Bureaucracy hinders innovation and creativity, but most organisations adhere to traditional talent management processes. This is counter-productive. The job market has evolved, with the ‘job for life’ becoming extinct.
The Recruitment and Employment Confederation’s (REC) latest Jobs Outlook survey of 600 employers shows that half expect a shortage of candidates for permanent jobs in the next three months.
Though experts suggest training up people with ‘potential’ and recruiting from different sectors, challenges remain.
Too often we expect individuals to meet all the competencies in a job specification, which tends to be a wish list, rather than a real reflection of skills required. According to the REC survey, 80% of employers have re-advertised a role and 24% lowered requirements after failing with an initial advertisement.
Does one person need to do everything set out in the job spec? The reality is that we need to reinvent the way we manage talent.
Among the five role preferences categorised by The GC Index® – Play Maker, Game Changer, Strategist, Polisher and Implementer – Game Changers and Play Makers were the most poorly represented among the 150 HR directors assessed (see diagram).
Our data supports the stereotype of HR professionals as predominantly task-focused tacticians getting things done.

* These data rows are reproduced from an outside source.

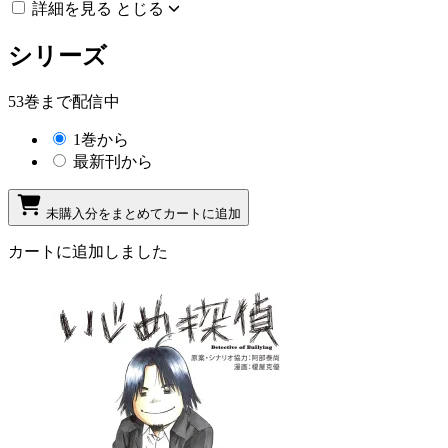
詳細を見る
とじる
シリーズ
53巻まで配信中
1巻から
最新刊から
未購入分をまとめてカートに追加
カートに追加しました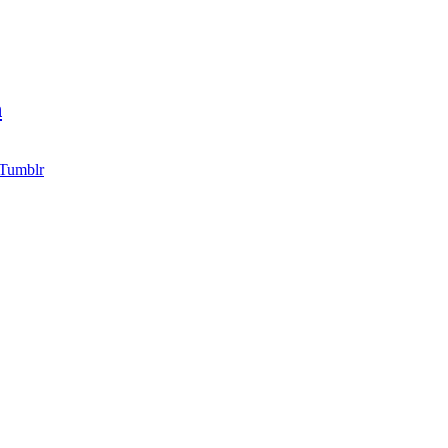
h
Tumblr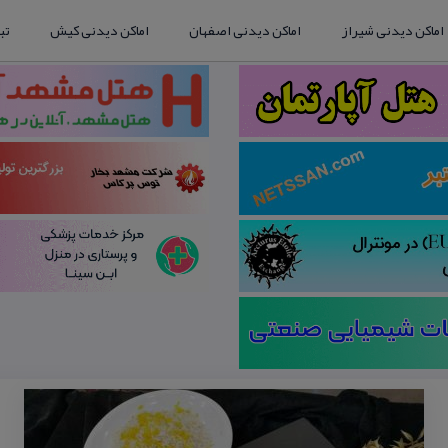
اماکن دیدنی شیراز
اماکن دیدنی اصفهان
اماکن دیدنی کیش
تب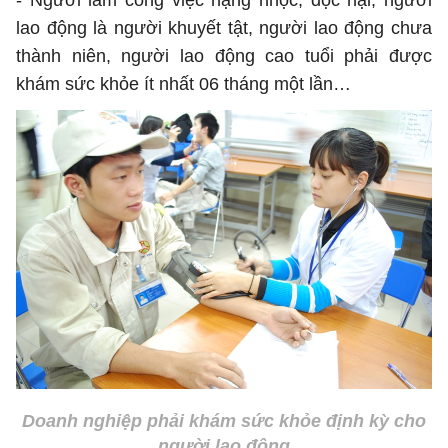
- Người làm công việc nặng nhọc, độc hại, người
lao động là người khuyết tật, người lao động chưa
thành niên, người lao động cao tuổi phải được
khám sức khỏe ít nhất 06 tháng một lần…
Doanh nghiệp phải khám sức khỏe định kỳ cho
người lao động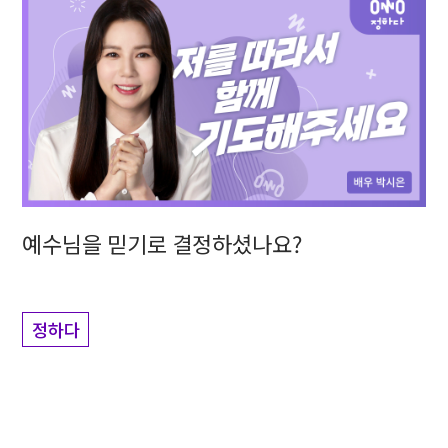
예수님을 믿기로 결정하셨나요?
정하다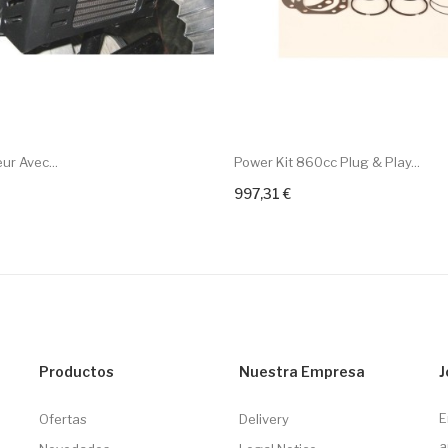
ur Avec...
Power Kit 860cc Plug & Play...
997,31 €
art
+ Add To Cart
Productos
Nuestra Empresa
J
E
Ofertas
Delivery
a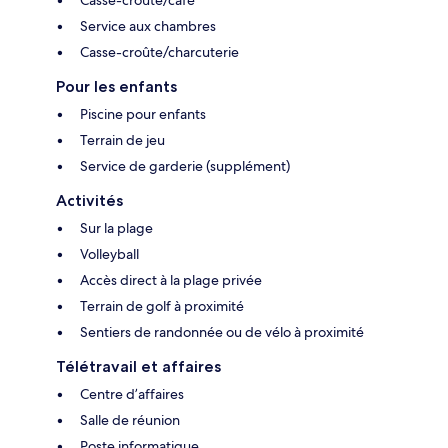
Service aux chambres
Casse-croûte/charcuterie
Pour les enfants
Piscine pour enfants
Terrain de jeu
Service de garderie (supplément)
Activités
Sur la plage
Volleyball
Accès direct à la plage privée
Terrain de golf à proximité
Sentiers de randonnée ou de vélo à proximité
Télétravail et affaires
Centre d’affaires
Salle de réunion
Poste informatique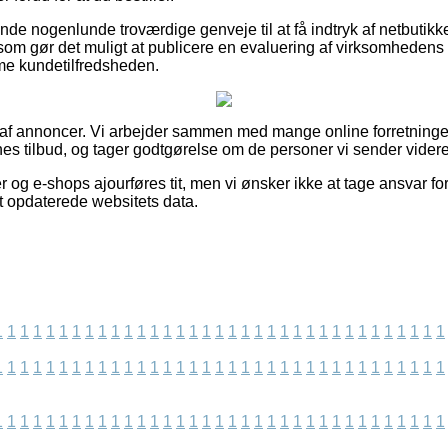
de nogenlunde troværdige genveje til at få indtryk af netbutikk
r som gør det muligt at publicere en evaluering af virksomheden
mme kundetilfredsheden.
 af annoncer. Vi arbejder sammen med mange online forretninger 
nes tilbud, og tager godtgørelse om de personer vi sender videre
 og e-shops ajourføres tit, men vi ønsker ikke at tage ansvar fo
st opdaterede websitets data.
1
1
1
1
1
1
1
1
1
1
1
1
1
1
1
1
1
1
1
1
1
1
1
1
1
1
1
1
1
1
1
1
1
1
1
1
1
1
1
1
1
1
1
1
1
1
1
1
1
1
1
1
1
1
1
1
1
1
1
1
1
1
1
1
1
1
1
1
1
1
1
1
1
1
1
1
1
1
1
1
1
1
1
1
1
1
1
1
1
1
1
1
1
1
1
1
1
1
1
1
1
1
1
1
1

But the business landscape is unrecognisable from 20 years ago – people don’t have the same career trajectory, move jobs more quickly, are working longer – so we need to adapt to reflect this. To do this we need to draw on the skills of Game Changers, able to transform our future, and Play Makers, building productive relationships.
Forward-thinking HR directors recognise an idea that has the potential to transform the future and connect people to make it happen. It’s these HRDs who are successful in driving transformation. To keep up, we need to focus on better work flow management of work flow, creating a lean system to accommodate people who want to work with us and help us manage a number of individuals essentially doing one role.